What sets this agreement apart is not only its economic consequences but the method and context in which it was reached. President Donald Trump’s unilateralist approach to trade negotiations and the absence of transparency in the deal’s final terms reveal a coercive diplomatic style that weaponizes economic asymmetries. While Trump often frames such agreements as demonstrations of sovereign strength and transactional success, his method resembles a form of “gangster diplomacy”—a practice rooted in exploiting dependency and inducing compliance through veiled threats and overwhelming leverage.

The purpose of this article is to analyze the 2025 U.S.-Japan tariff agreement within the broader framework of bilateral security relations and evolving global power dynamics. Far from being an isolated economic episode, the agreement illuminates the structural subordination embedded in Japan’s postwar alliance with the United States. By reframing the tariff issue within the logics of hegemonic security architecture, this study seeks to contextualize Japan’s constrained autonomy and interpret the political functions of economic coercion in U.S. alliance management.

The most striking feature of the tariff deal is the absence of any jointly issued public documentation. Unlike the recent U.S. trade negotiation with the United Kingdom, which culminated in a detailed joint statement or a quasi-legal memorandum (USTR, 2025), to be soon followed by one with the European Union (Corlin, 2025), the Japan-U.S. deal produced no co-authored communiqué. Instead, conflicting interpretations quickly emerged. U.S. officials framed the agreement as a major victory, citing new Japanese arms purchases, expanded agricultural quotas, and massive investment pledges. Tokyo, however, did not concur on many of these claims, understanding that they either predated the agreement or were exaggerated beyond recognition (Moriyasu and Satoh, 2025; Yamazaki, 2025①).

Of particular controversy is Washington’s assertion that Tokyo has committed $550 billion in new direct investment in the United States, with 90% of the resulting profits to be allocated to U.S. stakeholders and 10% to Japanese investors. Japanese officials understood that, with the financial commitment consisting of equity investment, loan and loan guarantees, such a profit-sharing arrangement was both procedurally impossible and legally unfounded. The Japanese government cannot dictate private-sector investment decisions, and government-affiliated financial institutions are restricted by statutory mandates and corporate governance rules that preclude preferential treatment of foreign parties in profit distribution (Moriyasu and Satoh, 2025; Yamazaki and Kihara, 2025).

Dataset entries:
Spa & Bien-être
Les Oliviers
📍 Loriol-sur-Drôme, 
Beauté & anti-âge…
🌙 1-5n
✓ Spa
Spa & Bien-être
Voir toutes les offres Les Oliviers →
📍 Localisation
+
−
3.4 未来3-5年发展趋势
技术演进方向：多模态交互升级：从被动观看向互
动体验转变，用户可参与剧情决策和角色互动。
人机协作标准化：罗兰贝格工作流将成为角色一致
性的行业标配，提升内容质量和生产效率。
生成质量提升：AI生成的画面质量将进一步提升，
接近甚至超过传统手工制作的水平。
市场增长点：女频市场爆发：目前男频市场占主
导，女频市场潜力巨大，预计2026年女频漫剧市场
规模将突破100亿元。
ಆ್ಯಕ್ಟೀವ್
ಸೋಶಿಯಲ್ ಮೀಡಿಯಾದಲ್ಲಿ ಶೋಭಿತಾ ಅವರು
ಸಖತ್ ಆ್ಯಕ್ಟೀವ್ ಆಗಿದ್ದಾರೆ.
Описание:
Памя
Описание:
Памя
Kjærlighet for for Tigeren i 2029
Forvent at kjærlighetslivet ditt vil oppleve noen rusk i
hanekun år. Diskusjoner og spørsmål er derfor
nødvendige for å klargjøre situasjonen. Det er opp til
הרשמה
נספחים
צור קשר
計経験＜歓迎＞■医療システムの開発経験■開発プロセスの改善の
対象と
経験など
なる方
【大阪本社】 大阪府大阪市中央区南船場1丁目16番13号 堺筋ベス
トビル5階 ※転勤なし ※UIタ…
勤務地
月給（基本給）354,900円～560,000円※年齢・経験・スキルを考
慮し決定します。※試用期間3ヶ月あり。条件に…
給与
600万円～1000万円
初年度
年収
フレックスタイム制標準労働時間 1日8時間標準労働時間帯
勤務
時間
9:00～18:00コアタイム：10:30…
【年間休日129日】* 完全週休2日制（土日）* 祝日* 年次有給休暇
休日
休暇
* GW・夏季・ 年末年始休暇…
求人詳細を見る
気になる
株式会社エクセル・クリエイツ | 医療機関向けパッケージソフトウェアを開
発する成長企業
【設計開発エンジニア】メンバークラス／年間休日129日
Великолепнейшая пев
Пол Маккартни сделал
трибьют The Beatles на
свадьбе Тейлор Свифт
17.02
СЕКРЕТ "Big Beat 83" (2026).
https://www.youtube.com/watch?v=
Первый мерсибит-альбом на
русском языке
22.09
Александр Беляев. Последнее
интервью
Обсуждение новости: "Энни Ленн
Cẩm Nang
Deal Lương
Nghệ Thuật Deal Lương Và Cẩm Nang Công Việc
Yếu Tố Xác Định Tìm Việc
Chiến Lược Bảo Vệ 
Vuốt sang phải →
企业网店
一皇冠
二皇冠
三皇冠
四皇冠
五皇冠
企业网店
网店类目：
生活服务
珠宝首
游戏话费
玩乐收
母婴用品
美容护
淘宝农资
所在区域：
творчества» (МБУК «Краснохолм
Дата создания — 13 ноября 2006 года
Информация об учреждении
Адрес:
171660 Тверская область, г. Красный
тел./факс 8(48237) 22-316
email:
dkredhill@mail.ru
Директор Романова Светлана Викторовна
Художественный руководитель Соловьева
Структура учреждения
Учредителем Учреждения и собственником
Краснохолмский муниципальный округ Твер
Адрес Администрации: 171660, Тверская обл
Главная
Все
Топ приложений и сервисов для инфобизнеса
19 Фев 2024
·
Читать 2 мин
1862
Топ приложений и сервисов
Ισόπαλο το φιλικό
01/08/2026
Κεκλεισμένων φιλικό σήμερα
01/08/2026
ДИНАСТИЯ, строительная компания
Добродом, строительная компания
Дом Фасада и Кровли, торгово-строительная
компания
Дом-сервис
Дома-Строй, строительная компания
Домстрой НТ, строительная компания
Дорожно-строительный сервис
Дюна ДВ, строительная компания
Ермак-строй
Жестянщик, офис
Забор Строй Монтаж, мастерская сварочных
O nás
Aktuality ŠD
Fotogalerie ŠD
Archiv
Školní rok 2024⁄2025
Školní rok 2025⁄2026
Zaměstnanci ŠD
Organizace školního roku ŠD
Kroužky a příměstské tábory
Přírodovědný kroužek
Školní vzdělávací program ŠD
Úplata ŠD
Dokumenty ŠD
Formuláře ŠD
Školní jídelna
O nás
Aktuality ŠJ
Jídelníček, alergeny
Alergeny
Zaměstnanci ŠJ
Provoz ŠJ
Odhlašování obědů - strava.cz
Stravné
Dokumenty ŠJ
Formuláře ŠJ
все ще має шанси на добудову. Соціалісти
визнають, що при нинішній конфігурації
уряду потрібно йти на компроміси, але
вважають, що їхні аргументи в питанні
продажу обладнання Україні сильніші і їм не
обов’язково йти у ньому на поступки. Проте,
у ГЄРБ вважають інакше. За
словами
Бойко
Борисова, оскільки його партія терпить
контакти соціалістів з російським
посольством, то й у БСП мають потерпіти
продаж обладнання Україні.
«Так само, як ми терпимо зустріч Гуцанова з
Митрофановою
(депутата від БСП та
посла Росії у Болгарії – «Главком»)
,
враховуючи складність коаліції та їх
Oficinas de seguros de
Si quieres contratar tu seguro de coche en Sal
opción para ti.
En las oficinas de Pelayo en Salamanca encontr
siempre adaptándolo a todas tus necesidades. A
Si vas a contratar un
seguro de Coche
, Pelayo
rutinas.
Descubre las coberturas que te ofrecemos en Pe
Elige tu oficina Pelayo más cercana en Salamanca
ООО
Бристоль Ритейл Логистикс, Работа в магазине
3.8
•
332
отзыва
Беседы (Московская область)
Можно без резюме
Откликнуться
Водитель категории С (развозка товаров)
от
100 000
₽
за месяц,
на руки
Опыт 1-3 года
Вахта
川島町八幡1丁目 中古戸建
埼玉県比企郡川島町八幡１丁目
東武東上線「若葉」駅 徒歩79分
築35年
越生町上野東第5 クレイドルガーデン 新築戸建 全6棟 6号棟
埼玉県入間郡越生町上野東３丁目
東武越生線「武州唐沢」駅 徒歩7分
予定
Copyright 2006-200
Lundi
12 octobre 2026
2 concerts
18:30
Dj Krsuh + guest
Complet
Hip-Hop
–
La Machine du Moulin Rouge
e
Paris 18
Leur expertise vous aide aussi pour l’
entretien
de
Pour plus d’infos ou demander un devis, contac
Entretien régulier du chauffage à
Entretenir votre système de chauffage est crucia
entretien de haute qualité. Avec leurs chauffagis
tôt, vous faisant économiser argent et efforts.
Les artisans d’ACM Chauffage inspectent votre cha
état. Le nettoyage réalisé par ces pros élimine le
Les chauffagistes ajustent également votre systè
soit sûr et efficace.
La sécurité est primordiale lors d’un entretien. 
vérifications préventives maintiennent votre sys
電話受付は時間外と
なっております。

## Tasks to carry out
1 – Translate this sentence from the passage on the U.S.-Japan tariff deal into Spanish: "The most striking feature of the tariff deal is the absence of any jointly issued public documentation."
2 – Carry on the passage about the U.S.-Japan tariff deal, picking up right after its last sentence.
You won't need the rows for any of this work.

## Expected outputs
1 – El rasgo más llamativo del acuerdo arancelario es la ausencia de cualquier documentación pública emitida de forma conjunta.

2 –
What emerges is a portrait of coercive bargaining, in which ambiguity and asymmetry are not incidental features but strategic tools. Tokyo accepted these nebulous terms not because they served Japan’s economic interests, but because they were perceived as the least damaging option in a context of escalating risk. Protracted negotiations could have triggered even higher tariffs or retaliatory measures. Japan’s leadership chose ambiguity as a form of defensive concession—a tacit recognition of the structural constraints it faces within the alliance.

The uneven and opaque nature of the tariffs deal evokes historical memories of “unequal treaties” imposed on Japan during the late Tokugawa period. In the mid-19th century, Western imperial powers, exploiting Japan’s military and legal inferiority, secured concessions that stripped Japan of tariff autonomy and legal sovereignty. The Meiji government made it a national priority to revise these treaties, achieving formal equality under international law only after four decades of diplomacy and domestic reform.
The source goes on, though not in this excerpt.